Blood samples for DS-8201a pharmacokinetic (PK) analysis were obtained at the specified timepoints. Area under the concentration versus time curve (AUC) from Time 0 to the Last Quantifiable Concentration (AUClast) and Area Under the Concentration versus-Time Curve up to 21 days (AUC21d) are reported. These serum PK parameters for MAAA-1181a were estimated in each participant using standard noncompartmental methods.
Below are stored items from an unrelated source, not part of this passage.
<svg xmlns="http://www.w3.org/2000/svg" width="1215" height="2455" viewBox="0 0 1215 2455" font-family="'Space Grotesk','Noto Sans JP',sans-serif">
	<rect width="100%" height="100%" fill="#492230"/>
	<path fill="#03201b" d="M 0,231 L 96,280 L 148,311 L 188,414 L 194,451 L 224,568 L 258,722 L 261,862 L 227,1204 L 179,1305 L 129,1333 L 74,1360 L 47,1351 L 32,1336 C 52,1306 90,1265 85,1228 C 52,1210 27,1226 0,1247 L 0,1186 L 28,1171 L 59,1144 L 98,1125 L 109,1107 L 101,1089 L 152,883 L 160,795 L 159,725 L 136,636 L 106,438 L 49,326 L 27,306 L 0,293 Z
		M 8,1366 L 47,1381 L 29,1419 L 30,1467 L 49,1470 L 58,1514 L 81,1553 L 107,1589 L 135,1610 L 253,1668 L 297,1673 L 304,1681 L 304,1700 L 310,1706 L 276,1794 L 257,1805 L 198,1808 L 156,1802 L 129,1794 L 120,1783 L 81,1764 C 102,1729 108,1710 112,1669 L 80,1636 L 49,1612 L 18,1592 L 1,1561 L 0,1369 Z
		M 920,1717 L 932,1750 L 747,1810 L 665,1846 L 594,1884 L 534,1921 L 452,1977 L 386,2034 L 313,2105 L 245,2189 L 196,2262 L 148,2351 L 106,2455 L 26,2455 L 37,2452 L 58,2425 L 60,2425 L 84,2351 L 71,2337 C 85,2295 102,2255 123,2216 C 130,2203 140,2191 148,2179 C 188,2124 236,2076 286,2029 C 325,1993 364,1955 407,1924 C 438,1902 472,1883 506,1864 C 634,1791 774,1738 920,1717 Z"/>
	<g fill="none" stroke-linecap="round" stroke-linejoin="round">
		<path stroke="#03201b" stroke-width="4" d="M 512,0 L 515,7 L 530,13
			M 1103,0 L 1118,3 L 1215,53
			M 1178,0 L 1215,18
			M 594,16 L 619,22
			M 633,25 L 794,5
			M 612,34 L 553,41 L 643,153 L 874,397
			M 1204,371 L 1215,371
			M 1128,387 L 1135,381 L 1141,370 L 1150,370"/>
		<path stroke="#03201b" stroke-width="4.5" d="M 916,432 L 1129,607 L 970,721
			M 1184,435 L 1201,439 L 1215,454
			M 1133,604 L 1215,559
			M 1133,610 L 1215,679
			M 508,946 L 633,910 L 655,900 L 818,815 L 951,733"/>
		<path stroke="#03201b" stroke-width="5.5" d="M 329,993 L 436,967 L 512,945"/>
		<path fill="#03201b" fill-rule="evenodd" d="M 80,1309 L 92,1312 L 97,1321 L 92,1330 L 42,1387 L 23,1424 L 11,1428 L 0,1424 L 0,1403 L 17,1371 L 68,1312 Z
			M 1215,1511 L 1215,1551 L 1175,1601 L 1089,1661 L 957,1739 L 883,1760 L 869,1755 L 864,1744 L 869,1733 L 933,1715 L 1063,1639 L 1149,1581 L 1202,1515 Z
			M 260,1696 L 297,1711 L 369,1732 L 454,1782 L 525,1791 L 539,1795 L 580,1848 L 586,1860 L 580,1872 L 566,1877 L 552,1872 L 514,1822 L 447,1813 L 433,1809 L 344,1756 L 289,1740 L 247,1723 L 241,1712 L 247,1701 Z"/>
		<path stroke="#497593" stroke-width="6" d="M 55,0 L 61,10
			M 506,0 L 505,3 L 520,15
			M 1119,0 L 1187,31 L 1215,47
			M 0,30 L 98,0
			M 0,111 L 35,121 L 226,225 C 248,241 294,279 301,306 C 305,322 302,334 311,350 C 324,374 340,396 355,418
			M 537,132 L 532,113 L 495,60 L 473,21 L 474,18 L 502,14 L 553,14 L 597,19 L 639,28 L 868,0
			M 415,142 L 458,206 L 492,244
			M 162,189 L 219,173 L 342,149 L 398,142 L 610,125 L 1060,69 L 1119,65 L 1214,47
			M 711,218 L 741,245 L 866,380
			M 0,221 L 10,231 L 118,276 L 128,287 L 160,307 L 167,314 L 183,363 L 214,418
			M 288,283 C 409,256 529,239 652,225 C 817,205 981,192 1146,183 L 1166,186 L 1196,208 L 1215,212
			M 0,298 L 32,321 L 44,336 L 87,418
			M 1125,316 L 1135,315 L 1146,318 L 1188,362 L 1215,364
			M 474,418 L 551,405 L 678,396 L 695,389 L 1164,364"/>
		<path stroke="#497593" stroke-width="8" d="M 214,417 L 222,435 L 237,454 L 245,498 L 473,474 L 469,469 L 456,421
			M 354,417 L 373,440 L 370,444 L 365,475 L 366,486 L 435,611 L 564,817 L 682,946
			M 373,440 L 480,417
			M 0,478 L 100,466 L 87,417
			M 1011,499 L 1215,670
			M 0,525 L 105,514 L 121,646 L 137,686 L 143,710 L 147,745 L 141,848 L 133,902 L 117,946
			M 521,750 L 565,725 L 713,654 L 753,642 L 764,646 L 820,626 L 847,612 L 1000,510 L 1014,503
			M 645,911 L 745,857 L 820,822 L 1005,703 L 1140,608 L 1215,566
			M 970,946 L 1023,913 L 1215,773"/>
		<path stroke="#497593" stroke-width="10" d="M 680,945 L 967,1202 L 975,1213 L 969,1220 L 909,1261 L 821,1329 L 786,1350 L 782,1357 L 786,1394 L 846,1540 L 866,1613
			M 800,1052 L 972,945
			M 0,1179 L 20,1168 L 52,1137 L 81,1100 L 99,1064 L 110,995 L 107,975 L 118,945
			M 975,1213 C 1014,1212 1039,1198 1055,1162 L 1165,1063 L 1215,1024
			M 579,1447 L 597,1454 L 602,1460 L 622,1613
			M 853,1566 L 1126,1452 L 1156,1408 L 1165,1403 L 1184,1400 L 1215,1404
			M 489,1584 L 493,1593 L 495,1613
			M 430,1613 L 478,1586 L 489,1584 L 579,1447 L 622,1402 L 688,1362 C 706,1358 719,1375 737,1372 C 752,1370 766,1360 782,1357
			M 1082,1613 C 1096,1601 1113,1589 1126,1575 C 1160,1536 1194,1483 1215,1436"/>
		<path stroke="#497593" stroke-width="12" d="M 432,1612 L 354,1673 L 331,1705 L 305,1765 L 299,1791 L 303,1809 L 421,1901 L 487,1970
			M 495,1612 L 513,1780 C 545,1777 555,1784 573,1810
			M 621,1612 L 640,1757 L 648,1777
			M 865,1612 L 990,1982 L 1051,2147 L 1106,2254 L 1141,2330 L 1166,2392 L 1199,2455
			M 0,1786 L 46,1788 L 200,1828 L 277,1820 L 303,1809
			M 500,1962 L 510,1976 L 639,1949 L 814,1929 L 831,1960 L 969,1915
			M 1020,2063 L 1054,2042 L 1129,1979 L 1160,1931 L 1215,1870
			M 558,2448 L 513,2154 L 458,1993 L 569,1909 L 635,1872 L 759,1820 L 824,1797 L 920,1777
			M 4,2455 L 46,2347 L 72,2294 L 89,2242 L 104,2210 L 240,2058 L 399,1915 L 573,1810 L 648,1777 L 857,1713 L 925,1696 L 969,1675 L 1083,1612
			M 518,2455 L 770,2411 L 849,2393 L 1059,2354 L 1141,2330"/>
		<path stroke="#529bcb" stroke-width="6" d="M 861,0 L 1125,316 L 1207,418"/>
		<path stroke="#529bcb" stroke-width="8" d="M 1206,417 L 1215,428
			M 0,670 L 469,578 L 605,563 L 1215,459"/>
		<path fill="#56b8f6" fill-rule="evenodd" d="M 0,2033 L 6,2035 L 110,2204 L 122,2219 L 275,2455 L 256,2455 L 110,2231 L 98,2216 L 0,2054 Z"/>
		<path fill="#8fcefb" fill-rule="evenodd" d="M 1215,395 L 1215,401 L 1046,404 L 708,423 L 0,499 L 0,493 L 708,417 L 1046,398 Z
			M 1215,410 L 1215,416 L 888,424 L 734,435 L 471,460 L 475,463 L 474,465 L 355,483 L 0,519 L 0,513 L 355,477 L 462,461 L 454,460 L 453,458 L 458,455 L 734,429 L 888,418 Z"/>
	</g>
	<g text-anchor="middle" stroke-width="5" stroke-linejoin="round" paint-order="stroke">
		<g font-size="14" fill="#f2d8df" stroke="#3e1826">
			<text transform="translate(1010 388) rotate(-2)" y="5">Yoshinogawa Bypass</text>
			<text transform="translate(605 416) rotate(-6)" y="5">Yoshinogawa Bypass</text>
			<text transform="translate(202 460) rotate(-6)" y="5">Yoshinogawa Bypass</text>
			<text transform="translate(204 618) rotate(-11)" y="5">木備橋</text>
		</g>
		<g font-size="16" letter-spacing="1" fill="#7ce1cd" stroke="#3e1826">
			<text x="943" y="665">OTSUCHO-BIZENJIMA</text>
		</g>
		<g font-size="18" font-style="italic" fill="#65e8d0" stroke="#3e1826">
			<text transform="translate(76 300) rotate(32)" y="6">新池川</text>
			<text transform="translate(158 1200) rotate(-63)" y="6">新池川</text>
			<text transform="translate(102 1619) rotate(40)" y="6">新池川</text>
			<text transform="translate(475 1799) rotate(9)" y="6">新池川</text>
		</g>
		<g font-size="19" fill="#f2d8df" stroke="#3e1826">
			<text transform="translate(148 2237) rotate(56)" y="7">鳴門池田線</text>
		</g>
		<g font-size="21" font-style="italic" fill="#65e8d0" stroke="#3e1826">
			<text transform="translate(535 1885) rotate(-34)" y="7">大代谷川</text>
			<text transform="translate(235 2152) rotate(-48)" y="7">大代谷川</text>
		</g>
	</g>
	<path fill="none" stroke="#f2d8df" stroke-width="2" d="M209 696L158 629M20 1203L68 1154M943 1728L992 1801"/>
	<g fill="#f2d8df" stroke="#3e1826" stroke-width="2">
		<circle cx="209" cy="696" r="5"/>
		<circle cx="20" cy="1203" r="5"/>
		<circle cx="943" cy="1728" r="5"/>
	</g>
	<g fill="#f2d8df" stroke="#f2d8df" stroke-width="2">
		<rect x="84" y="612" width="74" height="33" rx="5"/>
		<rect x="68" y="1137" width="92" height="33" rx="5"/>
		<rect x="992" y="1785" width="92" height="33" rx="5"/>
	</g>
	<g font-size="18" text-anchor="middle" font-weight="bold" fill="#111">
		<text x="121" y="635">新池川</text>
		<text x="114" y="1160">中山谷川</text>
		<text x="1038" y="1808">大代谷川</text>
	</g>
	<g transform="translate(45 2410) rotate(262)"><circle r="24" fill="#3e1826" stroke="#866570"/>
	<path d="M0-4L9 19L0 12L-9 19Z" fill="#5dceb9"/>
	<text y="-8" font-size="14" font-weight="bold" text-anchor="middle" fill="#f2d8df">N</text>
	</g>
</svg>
Time frame: Cycle 1 and 3, Day 1: predose, 4 hours (h), 7h postdose; Day 8, Day 15, and Day 22 postdose; Cycle 2, Day 1 and Day 22 postdose; Cycle 4, 6, and 8, Day 1 postdose (each cycle is 21 days)

Population: Pharmacokinetic parameters were assessed in the Pharmacokinetic Analysis Set. No patient samples were collected or analyzed for MAAA-1181a for Cycle 3 as AUClast was planned to be assessed only for Cycle 1.

Blood samples for DS-8201a pharmacokinetic (PK) analysis were obtained at the specified timepoints. Terminal elimination half-life (t1/2) of DS-8201a was assessed. This serum PK parameter for DS-8201a, total anti-HER2 antibody, and MAAA-1181a were estimated in each participant using standard noncompartmental methods.

Time frame: Cycle 1 and 3, Day 1: predose, 4 hours (h), 7h postdose; Day 8, Day 15, and Day 22 postdose; Cycle 2, Day 1 and Day 22 postdose; Cycle 4, 6, and 8, Day 1 postdose (each cycle is 21 days)

Population: Pharmacokinetic parameters were assessed in patients with available data in the Pharmacokinetic Analysis Set.

Progression-free survival (PFS) was defined as the time from the date of randomization (the date of the registration for the Exploratory Cohorts) to the earliest date of the first objective documentation of progressive disease (PD) or death due to any cause. PD was defined as at least a 20% increase in the sum of diameters of target lesions.

Time frame: From the date of randomization to the first documented disease progression or date of death (whichever occurs first), up to 36 months postdose

Population: Progression-free survival (PFS) was assessed in the Intent-to-Treat Analysis Set.

A treatment-emergent adverse event (TEAE) is defined as an adverse event that occurs, having been absent before the first dose of study drug, or has worsened in severity or seriousness after the initiating the study drug until 47 days after last dose of the study drug.

Time frame: Baseline up to 47 days after last dose, up to 36 months postdose

Population: Adverse events were assessed in the Safety Analysis Set.

Time to treatment failure (TTF) was defined as the time from the date of randomization (the date of the registration for Exploratory Cohorts) to the earliest date of the first objective documentation of progressive disease (PD), death due to any cause, or treatment discontinuation.

Time frame: From date of randomization to first documentation of PD, death due to any cause, or treatment discontinuation (whichever comes first), up to 36 months postdose

Population: Time to treatment failure (TTF) was assessed in the Full Analysis Set.